GTIG catalogued a range of tool types used by actors like UNC5673 (PRC-nexus, overlaps TEMP.Hex) targeting South and Southeast Asian governments:

Tool Type	Function	Examples
API Gateways & Aggregators	Consolidate API keys into OpenAI-compatible endpoint; resell access, mask traffic	CLIProxyAPI, Claude Relay Service, CLIProxyAPIPlus, OmniRoute
LLM Account Provisioning	Automate account creation/verification; Sybil attacks for free-tier credits	ChatGPT Account Auto-Registration Tool, AWS-Builder-ID
Client Interfaces	User-friendly LLM interaction; manage proxies/multi-accounts	Cherry Studio, EasyCLI, Kelivo
Infrastructure Management	Control API proxies, logging, quotas; C2 for scaled access	CLIProxyAPI ManagementCenter
Anti-Detection & Masking	Isolate fingerprints; evade bot detection	Roxy Browser

Mitigation advice from GTIG: analyze network data for API aggregator patterns to detect and block such infrastructure.
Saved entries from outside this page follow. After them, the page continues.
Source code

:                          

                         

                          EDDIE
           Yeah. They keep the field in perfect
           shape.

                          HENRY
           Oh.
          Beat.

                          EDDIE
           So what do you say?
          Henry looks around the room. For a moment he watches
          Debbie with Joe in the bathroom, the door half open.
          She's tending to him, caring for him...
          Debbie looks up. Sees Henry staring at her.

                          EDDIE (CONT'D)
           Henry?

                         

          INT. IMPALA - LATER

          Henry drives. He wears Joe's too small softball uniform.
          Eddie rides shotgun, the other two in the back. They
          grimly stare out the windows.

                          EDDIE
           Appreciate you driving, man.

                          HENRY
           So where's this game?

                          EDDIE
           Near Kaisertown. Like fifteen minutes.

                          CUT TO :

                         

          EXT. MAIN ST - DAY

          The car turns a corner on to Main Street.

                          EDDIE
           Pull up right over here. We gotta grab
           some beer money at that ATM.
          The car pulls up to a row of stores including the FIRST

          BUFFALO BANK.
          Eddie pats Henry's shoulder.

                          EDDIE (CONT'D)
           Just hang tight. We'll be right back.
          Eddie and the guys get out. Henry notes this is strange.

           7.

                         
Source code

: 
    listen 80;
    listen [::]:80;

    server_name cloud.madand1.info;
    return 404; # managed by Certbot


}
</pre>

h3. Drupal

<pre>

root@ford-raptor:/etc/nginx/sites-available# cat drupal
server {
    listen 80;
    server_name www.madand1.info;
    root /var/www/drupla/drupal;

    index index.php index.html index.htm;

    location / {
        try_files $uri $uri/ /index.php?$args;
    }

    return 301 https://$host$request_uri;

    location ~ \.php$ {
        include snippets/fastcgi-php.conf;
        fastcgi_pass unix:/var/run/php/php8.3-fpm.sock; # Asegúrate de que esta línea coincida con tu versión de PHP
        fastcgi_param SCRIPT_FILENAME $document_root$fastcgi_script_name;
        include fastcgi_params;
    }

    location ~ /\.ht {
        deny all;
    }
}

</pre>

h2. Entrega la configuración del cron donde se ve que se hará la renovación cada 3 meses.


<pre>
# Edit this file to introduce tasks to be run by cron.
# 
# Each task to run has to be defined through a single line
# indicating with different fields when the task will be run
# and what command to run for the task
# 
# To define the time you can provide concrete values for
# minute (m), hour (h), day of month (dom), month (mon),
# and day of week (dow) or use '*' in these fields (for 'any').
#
AI as a Target: Supply Chain Attacks

The report also warns of AI environments themselves becoming targets. Per Google's Secure AI Framework (SAIF), risks include Insecure Integrated Components (IIC) and Rogue Actions (RA). Attackers compromise AI software dependencies for initial access, then pivot to networks for ransomware and extortion. Notable incidents include weaponized OpenClaw skill packages (February 2026) with hidden code execution, and compromised code packages by "TeamPCP" (UNC6780) targeting GitHub repos and Actions (Trivy, Checkmarx, LiteLLM, BerriAI) via malicious PyPI packages and PRs embedding the SANDCLOCK credential stealer.

As AI capabilities continue to democratize offensive power, the GTIG report serves as a critical wake-up call: defenders must now assume that adversaries have access to the same—or better—AI tools, and adapt their strategies accordingly.